Anno dopo anno va crescendo il numero delle statue argentee che lasciano per alcune ore il chiuso del Tesoro e fanno la loro apparizione in pubblico, salutate dagli applausi dei napoletani, che pur ammirando tutti gli splendidi busti alla loro uscita dalla Cattedrale, sembrano fare il “tifo” particolarmente per il Santo titolare della loro parrocchia.

Uno splendido spettacolo che non manca di suscitare meraviglia da parte di qualche turista straniero, troppo lontano dalla cultura napoletana e che quindi vede in queste manifestazioni null’altro che superstizione o immaturità religiosa. Ma in realtà proprio questa è l’essenza della cultura, storia e fede napoletana, fatta di immagini di Santi. Essi sono avvertiti come fratelli maggiori, come esempi di virtù ed altruismo.

Ovviamente non è possibile tenere conto di un ordine gerarchico dei Patroni napoletani, anche se il più popolare senza dubbio è San Gennaro, riconosciuto come protettore della città di Napoli.

Storicamente è l’attribuzione del patronato a San Tommaso D’Aquino (1605), il primo proclamato in età moderna, ad avviare un processo per cui, nel giro di pochi anni, i Patroni di Napoli da sette ( Gennaro, Atanasio, Aspreno, Agrippino, Severo, Eufebio ed Agnello) passarono a quindici.
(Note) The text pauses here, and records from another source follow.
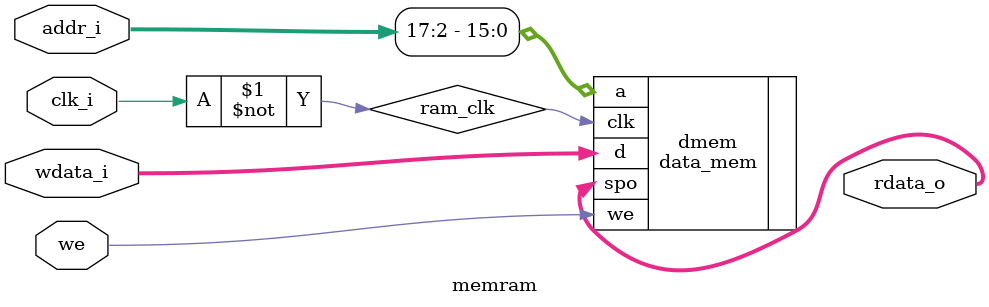
<source format=v>



module memram(
    input               clk_i,
    input       [31:0]  addr_i,
    input               we,
    input       [31:0]  wdata_i,
    output      [31:0]  rdata_o
    );
    wire ram_clk;
    assign ram_clk = ~clk_i;
    data_mem dmem(
        .clk    (ram_clk),
        .a      (addr_i[17:2]),
        .spo    (rdata_o),
        .we     (we),
        .d      (wdata_i)
    );
endmodule

</source>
Con la Controriforma si registra un notevole incremento numerico di Santi canonizzati. I Santi diventano un ottimo tramite di diffusione dei dettami tridentini, che condannano tutto ciò che riguarda la materialità, elogiando la spiritualità. Ordini, Diocesi, monasteri ecc. sono attenti nel cercare il miracolo, nel canonizzarlo, nel costruire nuovi Santi e consolidare la fama di quelli più antichi. A volte tra i vari enti si scatena un’accanita concorrenza per procurare ai propri Santi il maggiore appoggio.

Questo perché da sempre il Sacro, nella fede popolare, soprattutto meridionale, viene identificato nell’immagine e nella personalità di un Santo. Questa sorta di materializzazione esprime l’esigenza di concretezza, di immediatezza: il Santo nella sua esperienza divina e umana media le due parti, stabilendo un rapporto personalizzato con il fedele che si esprime soprattutto con la formula dell’ex voto, corrispettivo della grazie invocata.
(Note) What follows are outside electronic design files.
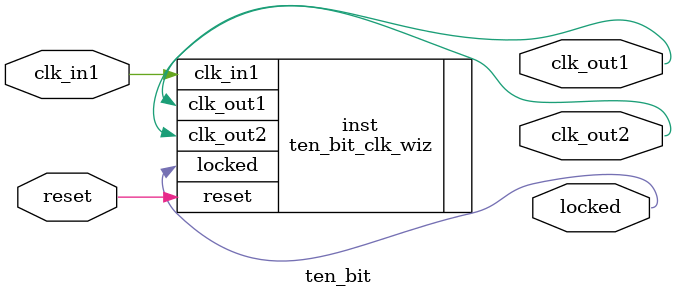
<source format=v>


`timescale 1ps/1ps

(* CORE_GENERATION_INFO = "ten_bit,clk_wiz_v5_4_3_0,{component_name=ten_bit,use_phase_alignment=true,use_min_o_jitter=false,use_max_i_jitter=false,use_dyn_phase_shift=false,use_inclk_switchover=false,use_dyn_reconfig=false,enable_axi=0,feedback_source=FDBK_AUTO,PRIMITIVE=PLL,num_out_clk=2,clkin1_period=10.000,clkin2_period=10.000,use_power_down=false,use_reset=true,use_locked=true,use_inclk_stopped=false,feedback_type=SINGLE,CLOCK_MGR_TYPE=NA,manual_override=false}" *)

module ten_bit 
 (
  // Clock out ports
  output        clk_out1,
  output        clk_out2,
  // Status and control signals
  input         reset,
  output        locked,
 // Clock in ports
  input         clk_in1
 );

  ten_bit_clk_wiz inst
  (
  // Clock out ports  
  .clk_out1(clk_out1),
  .clk_out2(clk_out2),
  // Status and control signals               
  .reset(reset), 
  .locked(locked),
 // Clock in ports
  .clk_in1(clk_in1)
  );

endmodule

</source>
In una sorta di geografia patronale del Mezzogiorno, primeggia in assoluto la figura di Maria, che diventa un tratto distintivo della religiosità meridionale, soprattutto per la varietà di appellativi, circa un centinaio, che garantisce la specificità di tale figura nel contesto territoriale. Molto diffuso resta il fenomeno dell’adozione, come Patrono, del concittadino beatificato, del Vescovo o Santi che hanno avuto un ruolo importante nella comunità.